Court upholds random drug and alcohol testing at Toronto Transit Commission

About 10,000 employees in safety-sensitive positions will be part of testing program to start in May
||Last Updated: 04/06/2017
Drug testing
A TTC streetcar in downtown Toronto. Shutterstock: Day Owl

The Ontario Superior Court has upheld random drug and alcohol testing at the Toronto Transit Commission (TTC).

Associate chief justice Frank Marrocco denied an application by the Amalgamated Transit Union Local 113 for an injunction against the TTC's decision to implement the testing.

“I am satisfied that if random testing proceeds, I will increase the likelihood that an employee in a safety-critical position, who is prone to using drugs or alcohol too close in time to coming to work, will either be ultimately detected when the test result is known or deterred by the prospect of being randomly tested,” he said. “This will increase public safety.”

“To the extent that refusing the injunction results in, if the applicants are ultimately successful at the arbitration, an invasion of an employee's reasonable expectation of privacy, the person concerned can be compensated with damages… Accordingly, I am satisfied on the evidence that the balance of convenience favours the respondent on this motion and I would have refused this motion on that basis.”

Random testing is part of the TTC's broader fitness-for-duty policy to improve the safety of its workplace, its customers and Toronto road users, said the TTC, and random testing will start later this month.

Since 2010, the TTC has had a fitness-for-duty policy that permits workplace testing for drugs and alcohol under certain conditions, such as reasonable cause and post-incident.

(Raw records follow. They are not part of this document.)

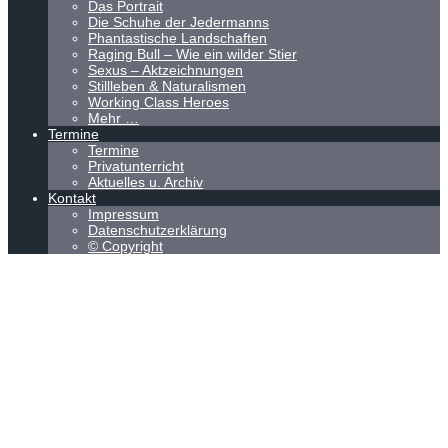
Das Portrait
Die Schuhe der Jedermanns
Phantastische Landschaften
Raging Bull – Wie ein wilder Stier
Sexus – Aktzeichnungen
Stillleben & Naturalismen
Working Class Heroes
Mehr …
Termine
Termine
Privatunterricht
Aktuelles u. Archiv
Kontakt
Impressum
Datenschutzerklärung
© Copyright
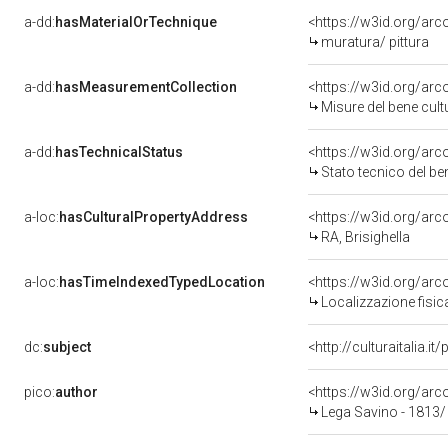
a-dd:
hasMaterialOrTechnique
<https://w3id.org/arc
muratura/ pittura
a-dd:
hasMeasurementCollection
<https://w3id.org/ar
Misure del bene cul
a-dd:
hasTechnicalStatus
<https://w3id.org/ar
Stato tecnico del b
a-loc:
hasCulturalPropertyAddress
<https://w3id.org/a
RA, Brisighella
a-loc:
hasTimeIndexedTypedLocation
<https://w3id.org/ar
Localizzazione fisic
dc:
subject
<http://culturaitalia.
pico:
author
<https://w3id.org/a
Lega Savino - 1813/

In 2011, the TTC board approved adding random drug and alcohol testing to the policy. The TTC did not implement it at the time as it was in arbitration over the entire fitness-for-duty policy but was hopeful resolution would be speedy, given the seriousness of the matter, it said.

However, resolution through arbitration has not been swift, said the TTC.

“The TTC felt it could wait no longer, given the increasing number of positive workplace test results and test refusals it has seen, thereby potentially compromising employee and public safety.”

The TTC uses a breathalyzer to measure the presence of alcohol. An oral fluid sample measures the presence of drugs at the time of the test. A breathalyzer provides immediate results, while results for a drug test take two to three days.

“Unless there is reasonable cause at the time of the drug test or there is a reading showing the presence of alcohol, employees will return to work after the test is administered. The TTC will only be advised of a test's pass or fail; a positive drug test is at a level showing a likelihood of impairment at the time the test is administered,” it said.

There are about 10,000 employees in safety-sensitive positions that are part of the TTC's random testing program, including designated management positions and all executives. The TTC will randomly test 20 per cent of its workforce annually, it said.